— What you are asked to do —
Can you print the text of every item below line for line, without changing a word, and leave the pictures out?

Transcribed page contents:

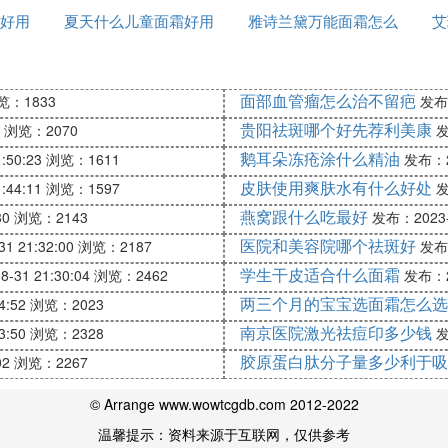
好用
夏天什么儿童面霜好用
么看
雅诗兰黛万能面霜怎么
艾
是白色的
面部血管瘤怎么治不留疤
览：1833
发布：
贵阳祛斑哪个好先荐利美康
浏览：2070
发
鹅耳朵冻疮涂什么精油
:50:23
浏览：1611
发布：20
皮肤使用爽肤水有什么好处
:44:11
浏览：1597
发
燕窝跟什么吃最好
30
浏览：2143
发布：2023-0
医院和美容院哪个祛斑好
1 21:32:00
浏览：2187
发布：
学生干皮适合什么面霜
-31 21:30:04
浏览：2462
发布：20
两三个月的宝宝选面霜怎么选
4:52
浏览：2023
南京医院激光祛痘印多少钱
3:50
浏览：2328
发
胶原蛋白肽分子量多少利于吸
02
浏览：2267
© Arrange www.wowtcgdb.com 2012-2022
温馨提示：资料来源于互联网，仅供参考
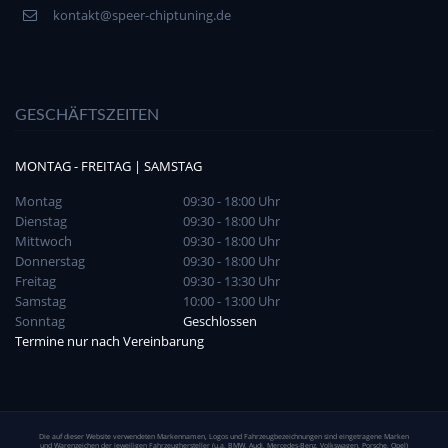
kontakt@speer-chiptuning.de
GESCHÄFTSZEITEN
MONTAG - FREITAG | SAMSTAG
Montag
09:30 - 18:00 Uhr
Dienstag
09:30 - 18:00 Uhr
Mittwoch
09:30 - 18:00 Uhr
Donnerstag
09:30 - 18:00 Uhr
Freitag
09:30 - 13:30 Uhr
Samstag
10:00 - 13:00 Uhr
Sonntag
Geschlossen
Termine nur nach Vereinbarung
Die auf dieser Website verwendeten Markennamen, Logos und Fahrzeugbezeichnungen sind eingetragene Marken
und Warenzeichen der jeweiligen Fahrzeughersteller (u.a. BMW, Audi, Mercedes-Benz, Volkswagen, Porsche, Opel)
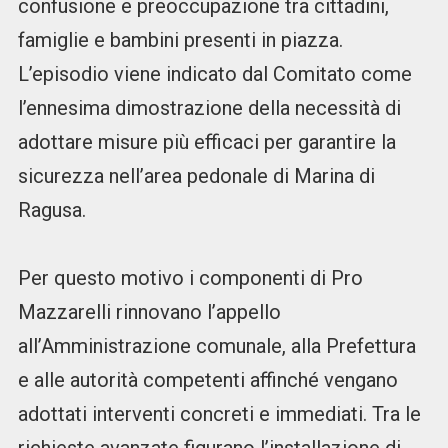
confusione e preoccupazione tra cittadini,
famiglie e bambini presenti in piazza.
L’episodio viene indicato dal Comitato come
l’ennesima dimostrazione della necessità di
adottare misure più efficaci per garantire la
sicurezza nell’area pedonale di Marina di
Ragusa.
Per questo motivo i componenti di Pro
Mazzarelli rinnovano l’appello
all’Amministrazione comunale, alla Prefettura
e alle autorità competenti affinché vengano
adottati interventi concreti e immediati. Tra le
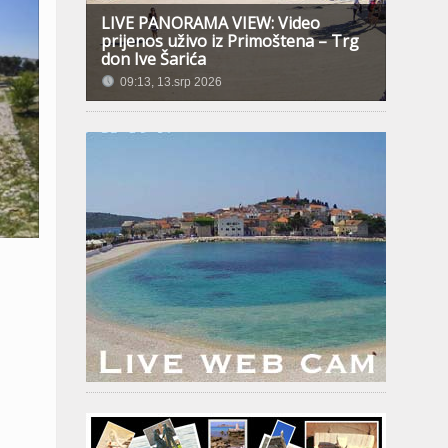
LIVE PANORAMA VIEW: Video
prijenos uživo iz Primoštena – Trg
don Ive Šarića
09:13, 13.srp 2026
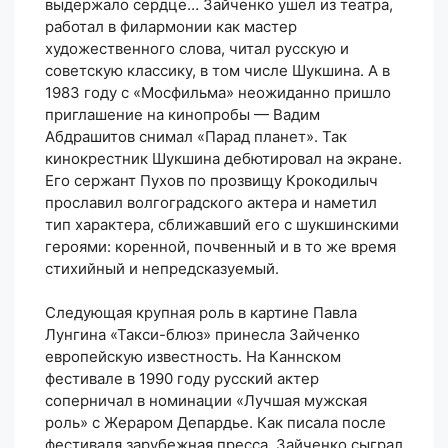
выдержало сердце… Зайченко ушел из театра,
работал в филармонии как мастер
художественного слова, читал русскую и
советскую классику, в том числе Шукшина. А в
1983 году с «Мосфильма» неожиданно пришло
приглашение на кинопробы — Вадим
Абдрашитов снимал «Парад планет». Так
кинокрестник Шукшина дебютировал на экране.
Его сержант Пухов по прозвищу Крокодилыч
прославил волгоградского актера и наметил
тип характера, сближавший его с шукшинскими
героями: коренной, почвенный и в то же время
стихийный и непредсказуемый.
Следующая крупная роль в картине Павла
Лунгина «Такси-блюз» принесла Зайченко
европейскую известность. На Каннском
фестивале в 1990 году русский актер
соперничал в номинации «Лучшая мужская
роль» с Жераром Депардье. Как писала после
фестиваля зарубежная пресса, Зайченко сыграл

— Answer to this problem —
好用
夏天什么儿童面霜好用
么看
雅诗兰黛万能面霜怎么
艾
是白色的
面部血管瘤怎么治不留疤
览：1833
发布：
贵阳祛斑哪个好先荐利美康
浏览：2070
发
鹅耳朵冻疮涂什么精油
:50:23
浏览：1611
发布：20
皮肤使用爽肤水有什么好处
:44:11
浏览：1597
发
燕窝跟什么吃最好
30
浏览：2143
发布：2023-0
医院和美容院哪个祛斑好
1 21:32:00
浏览：2187
发布：
学生干皮适合什么面霜
-31 21:30:04
浏览：2462
发布：20
两三个月的宝宝选面霜怎么选
4:52
浏览：2023
南京医院激光祛痘印多少钱
3:50
浏览：2328
发
胶原蛋白肽分子量多少利于吸
02
浏览：2267
© Arrange www.wowtcgdb.com 2012-2022
温馨提示：资料来源于互联网，仅供参考
kontakt@speer-chiptuning.de
GESCHÄFTSZEITEN
MONTAG - FREITAG | SAMSTAG
Montag
09:30 - 18:00 Uhr
Dienstag
09:30 - 18:00 Uhr
Mittwoch
09:30 - 18:00 Uhr
Donnerstag
09:30 - 18:00 Uhr
Freitag
09:30 - 13:30 Uhr
Samstag
10:00 - 13:00 Uhr
Sonntag
Geschlossen
Termine nur nach Vereinbarung
Die auf dieser Website verwendeten Markennamen, Logos und Fahrzeugbezeichnungen sind eingetragene Marken
und Warenzeichen der jeweiligen Fahrzeughersteller (u.a. BMW, Audi, Mercedes-Benz, Volkswagen, Porsche, Opel)
confusione e preoccupazione tra cittadini,
famiglie e bambini presenti in piazza.
L’episodio viene indicato dal Comitato come
l’ennesima dimostrazione della necessità di
adottare misure più efficaci per garantire la
sicurezza nell’area pedonale di Marina di
Ragusa.
Per questo motivo i componenti di Pro
Mazzarelli rinnovano l’appello
all’Amministrazione comunale, alla Prefettura
e alle autorità competenti affinché vengano
adottati interventi concreti e immediati. Tra le
LIVE PANORAMA VIEW: Video
prijenos uživo iz Primoštena – Trg
don Ive Šarića
09:13, 13.srp 2026
выдержало сердце… Зайченко ушел из театра,
работал в филармонии как мастер
художественного слова, читал русскую и
советскую классику, в том числе Шукшина. А в
1983 году с «Мосфильма» неожиданно пришло
приглашение на кинопробы — Вадим
Абдрашитов снимал «Парад планет». Так
кинокрестник Шукшина дебютировал на экране.
Его сержант Пухов по прозвищу Крокодилыч
прославил волгоградского актера и наметил
тип характера, сближавший его с шукшинскими
героями: коренной, почвенный и в то же время
стихийный и непредсказуемый.
Следующая крупная роль в картине Павла
Лунгина «Такси-блюз» принесла Зайченко
европейскую известность. На Каннском
фестивале в 1990 году русский актер
соперничал в номинации «Лучшая мужская
роль» с Жераром Депардье. Как писала после
фестиваля зарубежная пресса, Зайченко сыграл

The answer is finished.